Она вытащила Ло Бо из моего рюкзака и придирчиво осмотрела, желая убедиться, что малыш цел.
– Могла бы хоть спасибо сказать. Спасибо, что поменял ему пеленки. Спасибо, что помыл его. Спасибо за то, что ты самый добрый дядя в мире. Попробуй. Это не сложно. Потренируйся. – Я запнулся, гадая, стоит ли ей говорить то, что вертелось у меня на языке. – Скоро тебе все это придется говорить незнакомым людям, – все же выпалил я.
До нее не сразу дошел смысл моих слов. Затем, ничего не ответив и даже не удостоив меня взглядом, она вернулась к Пину.

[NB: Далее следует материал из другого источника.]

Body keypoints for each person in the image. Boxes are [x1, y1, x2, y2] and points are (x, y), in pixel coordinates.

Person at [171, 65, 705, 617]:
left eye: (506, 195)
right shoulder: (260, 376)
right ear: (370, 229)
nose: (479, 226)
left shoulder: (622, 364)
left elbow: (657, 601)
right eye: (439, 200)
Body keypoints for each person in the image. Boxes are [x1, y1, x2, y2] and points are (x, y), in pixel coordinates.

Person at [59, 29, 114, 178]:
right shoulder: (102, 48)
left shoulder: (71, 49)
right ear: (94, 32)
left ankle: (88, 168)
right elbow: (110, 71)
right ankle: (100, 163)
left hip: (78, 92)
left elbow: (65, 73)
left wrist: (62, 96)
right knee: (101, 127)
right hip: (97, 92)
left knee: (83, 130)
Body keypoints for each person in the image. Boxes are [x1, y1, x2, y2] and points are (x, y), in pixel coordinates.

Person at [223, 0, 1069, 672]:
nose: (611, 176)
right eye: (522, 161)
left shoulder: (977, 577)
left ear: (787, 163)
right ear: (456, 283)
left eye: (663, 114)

После того, как нам закончили читать обращение, я присел в укромном месте подальше от остальных, где и поужинал – в точности так, как и на протяжении большей части Великого похода. Я лишь холодно кивнул товарищам, которые подошли и поздравили меня с тем, что в обращении упомянули мою фамилию. Поев, я сидел, не зная, что делать дальше. Меня не мучила совесть за сказанное Юн, но я не мог слишком долго находиться в разлуке с Ло Бо, особенно памятуя о том, что через несколько дней мне предстояло с ним расстаться. В конце концов, поборов гордость, я приковылял к спальным мешкам Юн и Пина и попытался изобразить улыбку.
– Прости за то, что я сказал… – начал я.
– Привет Хай-у, – перебила меня Юн и махнула рукой, чтобы я подошел поближе. – Ты как раз тот, кто мне нужен. У меня никак не получается скрепить его пеленки. Кажется, шпильки погнуты. Ты поможешь?

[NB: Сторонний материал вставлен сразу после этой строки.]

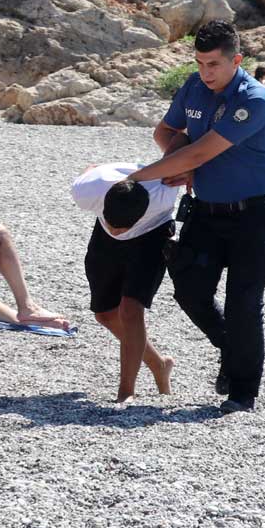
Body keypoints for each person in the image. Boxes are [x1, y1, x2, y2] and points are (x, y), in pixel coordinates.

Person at [127, 20, 265, 414]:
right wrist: (175, 156)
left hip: (258, 213)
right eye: (200, 63)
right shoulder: (194, 87)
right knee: (190, 290)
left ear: (237, 60)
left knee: (243, 302)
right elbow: (166, 131)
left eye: (214, 64)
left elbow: (201, 153)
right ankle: (231, 348)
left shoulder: (253, 98)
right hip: (206, 210)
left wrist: (135, 178)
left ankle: (242, 391)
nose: (206, 73)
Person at [72, 164, 180, 402]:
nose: (119, 232)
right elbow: (92, 169)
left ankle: (125, 392)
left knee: (131, 309)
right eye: (115, 226)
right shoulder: (87, 191)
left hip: (152, 235)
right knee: (105, 313)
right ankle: (160, 365)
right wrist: (111, 227)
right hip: (104, 238)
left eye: (124, 229)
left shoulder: (163, 193)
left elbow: (188, 159)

Она держала шпильки, неловко зажав их в пальцах, а выражение ее лица было добрым и ласковым. К такой Юн я не привык. Я опустился на колени рядом с Ло Бо и проткнул шпильками пеленки.
– Они так согнуты специально, – пояснил я, – чтобы пробивать как можно больше слоев ткани.
Пин присел на корточки рядом со мной.
– Ты это проделывал чаще, чем мы с Юн, вместе взятые. Что бы мы без тебя делали?